Он сейчас искренне извиняется – уж такие-то нюансы за годы нашего знакомства, нашей дружбы, я привык улавливать. Но мне понятно, что он прав. Это его больница. И я, собственно, именно поэтому к нему сейчас и пришёл. Как хозяин больницы, он меня – наемного работника – может показательно приструнить, а я, так и быть, потерплю, если это избавит нас от неприятностей. И он это прекрасно понимает, потому что в следующий момент уже советуется:
- И что мне теперь прикажешь делать?
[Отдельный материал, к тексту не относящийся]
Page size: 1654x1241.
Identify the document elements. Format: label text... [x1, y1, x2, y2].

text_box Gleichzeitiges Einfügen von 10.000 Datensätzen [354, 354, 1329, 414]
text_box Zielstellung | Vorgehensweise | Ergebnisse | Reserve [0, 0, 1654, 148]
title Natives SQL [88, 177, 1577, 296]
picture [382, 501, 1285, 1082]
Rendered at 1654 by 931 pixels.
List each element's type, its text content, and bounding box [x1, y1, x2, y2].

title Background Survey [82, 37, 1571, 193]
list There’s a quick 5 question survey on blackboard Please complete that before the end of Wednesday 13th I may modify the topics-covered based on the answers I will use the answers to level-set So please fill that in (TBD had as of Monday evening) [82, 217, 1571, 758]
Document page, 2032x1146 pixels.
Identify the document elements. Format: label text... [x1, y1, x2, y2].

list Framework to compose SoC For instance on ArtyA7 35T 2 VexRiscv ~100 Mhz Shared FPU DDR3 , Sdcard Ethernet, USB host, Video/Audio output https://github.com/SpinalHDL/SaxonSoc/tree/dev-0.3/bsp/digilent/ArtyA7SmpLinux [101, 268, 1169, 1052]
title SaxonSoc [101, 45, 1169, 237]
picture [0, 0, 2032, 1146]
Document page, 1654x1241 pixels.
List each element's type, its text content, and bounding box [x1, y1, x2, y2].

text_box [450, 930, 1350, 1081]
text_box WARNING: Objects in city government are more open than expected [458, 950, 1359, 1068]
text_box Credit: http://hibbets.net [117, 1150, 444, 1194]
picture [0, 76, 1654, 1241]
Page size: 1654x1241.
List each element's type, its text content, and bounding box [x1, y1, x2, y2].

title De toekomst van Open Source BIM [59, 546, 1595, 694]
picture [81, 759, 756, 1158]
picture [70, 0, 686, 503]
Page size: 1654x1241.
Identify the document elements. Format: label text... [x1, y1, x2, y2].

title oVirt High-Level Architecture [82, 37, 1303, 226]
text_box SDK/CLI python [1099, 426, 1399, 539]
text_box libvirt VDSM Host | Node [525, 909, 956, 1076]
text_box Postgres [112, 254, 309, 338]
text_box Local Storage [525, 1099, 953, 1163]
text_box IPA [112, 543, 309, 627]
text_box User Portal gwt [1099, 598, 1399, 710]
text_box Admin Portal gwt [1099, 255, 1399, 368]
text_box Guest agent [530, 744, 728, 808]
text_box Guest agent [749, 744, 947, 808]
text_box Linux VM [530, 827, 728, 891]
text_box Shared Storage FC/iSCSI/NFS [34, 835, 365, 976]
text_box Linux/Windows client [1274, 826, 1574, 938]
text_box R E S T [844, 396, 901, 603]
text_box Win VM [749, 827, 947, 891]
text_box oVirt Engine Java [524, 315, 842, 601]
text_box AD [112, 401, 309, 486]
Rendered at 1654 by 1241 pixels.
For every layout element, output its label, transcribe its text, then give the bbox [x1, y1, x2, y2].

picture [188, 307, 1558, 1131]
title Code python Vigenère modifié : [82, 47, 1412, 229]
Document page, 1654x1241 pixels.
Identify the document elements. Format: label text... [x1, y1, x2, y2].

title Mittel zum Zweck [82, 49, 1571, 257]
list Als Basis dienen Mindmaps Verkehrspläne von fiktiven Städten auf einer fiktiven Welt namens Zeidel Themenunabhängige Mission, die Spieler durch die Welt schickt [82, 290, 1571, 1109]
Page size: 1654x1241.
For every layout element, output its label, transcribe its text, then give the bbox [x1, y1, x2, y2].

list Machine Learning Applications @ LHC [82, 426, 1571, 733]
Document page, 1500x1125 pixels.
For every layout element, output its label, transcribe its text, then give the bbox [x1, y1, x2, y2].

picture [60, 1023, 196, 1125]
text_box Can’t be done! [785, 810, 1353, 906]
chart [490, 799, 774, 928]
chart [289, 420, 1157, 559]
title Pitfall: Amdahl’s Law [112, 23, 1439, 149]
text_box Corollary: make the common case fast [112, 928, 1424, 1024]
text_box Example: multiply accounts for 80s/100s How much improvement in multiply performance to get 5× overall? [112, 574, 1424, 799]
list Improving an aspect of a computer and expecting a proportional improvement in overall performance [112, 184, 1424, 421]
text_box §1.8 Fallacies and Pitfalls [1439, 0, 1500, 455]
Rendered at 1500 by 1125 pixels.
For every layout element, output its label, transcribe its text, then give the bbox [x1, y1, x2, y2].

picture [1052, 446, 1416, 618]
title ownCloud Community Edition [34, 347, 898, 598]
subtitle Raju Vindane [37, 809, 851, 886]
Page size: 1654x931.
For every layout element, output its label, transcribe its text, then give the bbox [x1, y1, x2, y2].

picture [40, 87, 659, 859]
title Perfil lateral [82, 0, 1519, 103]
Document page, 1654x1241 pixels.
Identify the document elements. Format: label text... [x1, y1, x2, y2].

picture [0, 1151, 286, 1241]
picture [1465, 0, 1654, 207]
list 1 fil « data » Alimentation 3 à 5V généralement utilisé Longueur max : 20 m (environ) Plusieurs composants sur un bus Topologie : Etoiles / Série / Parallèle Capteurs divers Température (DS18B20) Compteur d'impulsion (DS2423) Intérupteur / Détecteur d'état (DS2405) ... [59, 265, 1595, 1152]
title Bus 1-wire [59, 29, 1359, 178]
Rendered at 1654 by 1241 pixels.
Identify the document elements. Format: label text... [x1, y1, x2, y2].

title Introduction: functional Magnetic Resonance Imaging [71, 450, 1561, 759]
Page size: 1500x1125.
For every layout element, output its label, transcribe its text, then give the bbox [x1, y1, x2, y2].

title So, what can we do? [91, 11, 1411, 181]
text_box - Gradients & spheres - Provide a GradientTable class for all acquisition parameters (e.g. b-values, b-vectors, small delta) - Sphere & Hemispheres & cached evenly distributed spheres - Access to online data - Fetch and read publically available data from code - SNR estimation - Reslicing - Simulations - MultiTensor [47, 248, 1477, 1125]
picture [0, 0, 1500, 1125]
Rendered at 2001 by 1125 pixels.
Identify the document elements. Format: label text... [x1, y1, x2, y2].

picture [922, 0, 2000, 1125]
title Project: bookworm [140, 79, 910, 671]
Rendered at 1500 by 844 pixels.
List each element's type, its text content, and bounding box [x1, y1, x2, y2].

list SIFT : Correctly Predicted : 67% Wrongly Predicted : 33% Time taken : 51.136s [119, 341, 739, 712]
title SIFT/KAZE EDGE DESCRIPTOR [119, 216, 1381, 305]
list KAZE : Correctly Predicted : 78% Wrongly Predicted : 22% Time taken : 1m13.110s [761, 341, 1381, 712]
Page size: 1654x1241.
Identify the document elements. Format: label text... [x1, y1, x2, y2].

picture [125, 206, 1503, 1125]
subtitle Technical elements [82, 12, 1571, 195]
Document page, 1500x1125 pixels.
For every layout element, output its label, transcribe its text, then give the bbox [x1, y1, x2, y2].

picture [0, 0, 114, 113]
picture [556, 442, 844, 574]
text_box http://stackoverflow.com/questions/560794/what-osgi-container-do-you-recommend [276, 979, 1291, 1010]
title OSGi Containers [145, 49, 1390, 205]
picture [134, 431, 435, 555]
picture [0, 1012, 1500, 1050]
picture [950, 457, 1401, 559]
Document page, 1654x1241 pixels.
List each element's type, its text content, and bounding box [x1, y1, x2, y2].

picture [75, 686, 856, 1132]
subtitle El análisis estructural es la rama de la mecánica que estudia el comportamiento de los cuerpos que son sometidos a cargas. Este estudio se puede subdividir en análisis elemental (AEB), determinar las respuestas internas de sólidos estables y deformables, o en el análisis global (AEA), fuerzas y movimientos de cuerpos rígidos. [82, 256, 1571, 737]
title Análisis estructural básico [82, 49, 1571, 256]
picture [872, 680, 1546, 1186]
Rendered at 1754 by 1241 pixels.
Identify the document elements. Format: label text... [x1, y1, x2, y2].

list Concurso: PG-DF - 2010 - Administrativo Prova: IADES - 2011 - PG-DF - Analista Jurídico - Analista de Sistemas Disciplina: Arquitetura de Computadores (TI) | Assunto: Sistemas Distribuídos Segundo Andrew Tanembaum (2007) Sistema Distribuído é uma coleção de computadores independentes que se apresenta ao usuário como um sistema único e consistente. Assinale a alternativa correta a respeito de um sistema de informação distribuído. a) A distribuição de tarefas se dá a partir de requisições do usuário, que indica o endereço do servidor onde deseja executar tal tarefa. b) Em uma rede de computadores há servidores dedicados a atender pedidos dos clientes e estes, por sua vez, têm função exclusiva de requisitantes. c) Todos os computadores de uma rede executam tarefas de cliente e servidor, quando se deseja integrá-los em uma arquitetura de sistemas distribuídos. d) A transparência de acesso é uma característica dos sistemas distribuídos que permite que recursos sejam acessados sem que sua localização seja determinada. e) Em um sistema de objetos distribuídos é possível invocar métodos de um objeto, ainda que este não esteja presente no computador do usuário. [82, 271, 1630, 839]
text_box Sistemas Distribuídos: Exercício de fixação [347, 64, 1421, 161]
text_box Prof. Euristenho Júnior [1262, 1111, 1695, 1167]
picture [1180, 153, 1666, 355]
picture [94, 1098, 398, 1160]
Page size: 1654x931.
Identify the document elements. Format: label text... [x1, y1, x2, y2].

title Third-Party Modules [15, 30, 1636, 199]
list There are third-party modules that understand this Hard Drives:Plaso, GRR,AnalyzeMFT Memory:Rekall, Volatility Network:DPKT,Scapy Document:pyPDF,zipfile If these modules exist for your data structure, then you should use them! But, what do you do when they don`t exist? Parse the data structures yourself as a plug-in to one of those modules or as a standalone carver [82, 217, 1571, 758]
Под каким соусом отменить твое распоряжение, да еще при этом уговорить ее не жаловаться? "Ах да, мисс из Бостона, вы оказались правы: назначения главного врача - это такой бред, которому не стоит потакать". Ты так хочешь?
- Я хочу так, чтобы история не получила продолжения в виде какой-нибудь министерской комиссии. Ты помнишь того надутого типа, из-за которого я попал в отделение психиатрии? Не хочу повторения – меня дежа-вю замучает. И если для этого тебе непременно надо унизить меня перед медсестрой из Бостона – валяй, я переживу.
- Кто тебя знает. То ли переживёшь, то ли опять начнётся синдром Котара у тебя.
Постой! – вдруг осеняет его. – Кажется я и так найду, чем её заинтересовать. Приставлю к тивишникам палатной сестрой. С полным правом брать автографы и крутить романы – как думаешь, клюнет?
- Ей лет двадцать семь-двадцать восемь, - задумываюсь вслух. – Блондинка… Должна клюнуть… А что всё-таки будет с Байкли?
- А что с ним может быть? То, что должно, то и будет.
Тут он жесток. Но, что самое противное, прав, эта наша судорожная терапия не для него – это для нас. Для успокоения своей совести, сознания, что сделали всё, что могли.